At first, the substrate fits less easily and rate slows.
The enzyme will then denature because it becomes so disrupted it stops working.
Optimum temperature differs from enzyme to enzyme.

65
Q

What is the effect of pH on enzyme action?

A

A change in pH may cause ionic and hydrogen bonds (that maintain the enzyme’s tertiary structure) to break, causing the active site to change shape so enzyme-substrate complexes can’t form anymore.
pH fluctuations inside organisms are usually small so they are more likely to reduce an enzyme’s activity than denature it.

66
Q

What is the effect of enzyme concentration on rate of reaction?

A

Increasing the enzyme concentration increases the rate of reaction.
The more enzyme molecules there are in a solution, the more likely a substrate molecule is to collide with one and form an enzyme-substrate complex.
If the amount of substrate is limiting, adding more enzyme has no effect since the available substrate is already being used as rapidly as it can be.

67
Q

What is the effect of substrate concentration on rate of reaction?

A

The higher the substrate concentration, the faster the rate of reaction.
More substrate molecules means collisions between substrate and enzyme are more likely, and so more active sites will be used.
After the saturation point, the addition of more substrate will have no effect on the rate of reaction since all the active sites are full.
Substrate concentration decreases with time during a reaction so the rate of reaction will also decrease (unless more substrate is added).

68
Q

What are the conditions for reactions to occur?

A

The reactants must collide with sufficient energy to alter the arrangement of their atoms to form the products.
The free energy of the products must be less that that of the reactants.

69
Q

What is the active site?

A

A specific region of the protein that is functional.

70
Q

What are enzymes?

A

Globular proteins that act as catalysts.

71
Q

What is the active site made of?

A

A small number of amino acids forming a small depression.

72
Q

How is the substrate held within the active site?

A

Temporary bonds form between certain amino acids of the active site and groups on the substrate molecule.

73
Q

What are the condition for an enzyme to work?

A

It must come into physical contact with the substrate and have a complementary active site and substrate.

74
Q

Why has our body temperature evolved to be 37 degrees instead of 40 degrees?

A

Despite many enzymes having an optimum temperature of 40 degrees,
- a higher temperature may increase metabolic rate which would be offset by the energy needed to maintain that temperature
- other proteins that are not enzymes could be denatured by higher temperatures.
- further rises in temperature (e.g. a fever) could denature enzymes.

75
Q

What is the formula for pH?

A

pH = -log10 [H+]

76
Q

How does the concentration of competitive inhibitors affect the rate of enzyme-controlled reactions?

A

Competitive inhibitor molecules have a similar shape to that of the substrate molecules so they compete with the substrate molecules to bind to the active site.
Increasing the concentration of substrate will decrease the effect of the inhibitor and so will increase the rate of reaction.

77
Q

What do non-competitive inhibitors do?

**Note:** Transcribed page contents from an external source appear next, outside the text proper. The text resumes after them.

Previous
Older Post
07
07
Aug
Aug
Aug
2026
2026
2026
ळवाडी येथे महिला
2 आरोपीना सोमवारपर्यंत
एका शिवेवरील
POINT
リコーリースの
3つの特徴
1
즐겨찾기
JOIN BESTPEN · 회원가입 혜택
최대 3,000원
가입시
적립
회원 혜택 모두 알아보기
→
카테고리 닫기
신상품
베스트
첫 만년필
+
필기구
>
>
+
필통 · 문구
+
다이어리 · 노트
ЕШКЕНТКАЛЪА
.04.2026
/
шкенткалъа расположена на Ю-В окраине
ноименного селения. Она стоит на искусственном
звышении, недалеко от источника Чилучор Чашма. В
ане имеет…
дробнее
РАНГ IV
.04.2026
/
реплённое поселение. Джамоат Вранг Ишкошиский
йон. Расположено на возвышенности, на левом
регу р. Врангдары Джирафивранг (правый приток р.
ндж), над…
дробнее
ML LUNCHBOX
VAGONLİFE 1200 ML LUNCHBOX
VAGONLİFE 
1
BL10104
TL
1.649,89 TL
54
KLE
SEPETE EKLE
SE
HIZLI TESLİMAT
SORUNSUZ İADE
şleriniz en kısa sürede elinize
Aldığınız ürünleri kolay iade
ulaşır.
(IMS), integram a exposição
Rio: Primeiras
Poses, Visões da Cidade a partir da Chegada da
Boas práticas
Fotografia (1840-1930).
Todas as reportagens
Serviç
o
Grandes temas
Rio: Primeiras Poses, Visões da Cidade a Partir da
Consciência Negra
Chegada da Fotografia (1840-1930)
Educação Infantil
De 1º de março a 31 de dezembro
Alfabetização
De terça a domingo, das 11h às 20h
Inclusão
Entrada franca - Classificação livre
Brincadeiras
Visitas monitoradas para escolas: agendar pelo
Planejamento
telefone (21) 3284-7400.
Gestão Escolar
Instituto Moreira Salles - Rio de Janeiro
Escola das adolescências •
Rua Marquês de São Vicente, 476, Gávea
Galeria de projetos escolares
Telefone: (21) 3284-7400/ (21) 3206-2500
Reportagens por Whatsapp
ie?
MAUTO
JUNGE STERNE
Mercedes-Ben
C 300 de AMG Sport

What effect does increasing the concentration of substrate have on the effect of the inhibitor (and therefore the rate of reaction)?

A

Non-competitive inhibitors bind to another binding site other than the active site.
This causes the active site to change shape so the substrate molecules can no longer bind to it.
Increasing the concentration of substrate won’t make any difference to the effect of the inhibitor and so the reaction rate won’t change.

78
Q

What are the properties of an enzyme related to?

A

The tertiary structure of its active site and its ability to combine with complementary substrates to form an enzyme-substrate complex.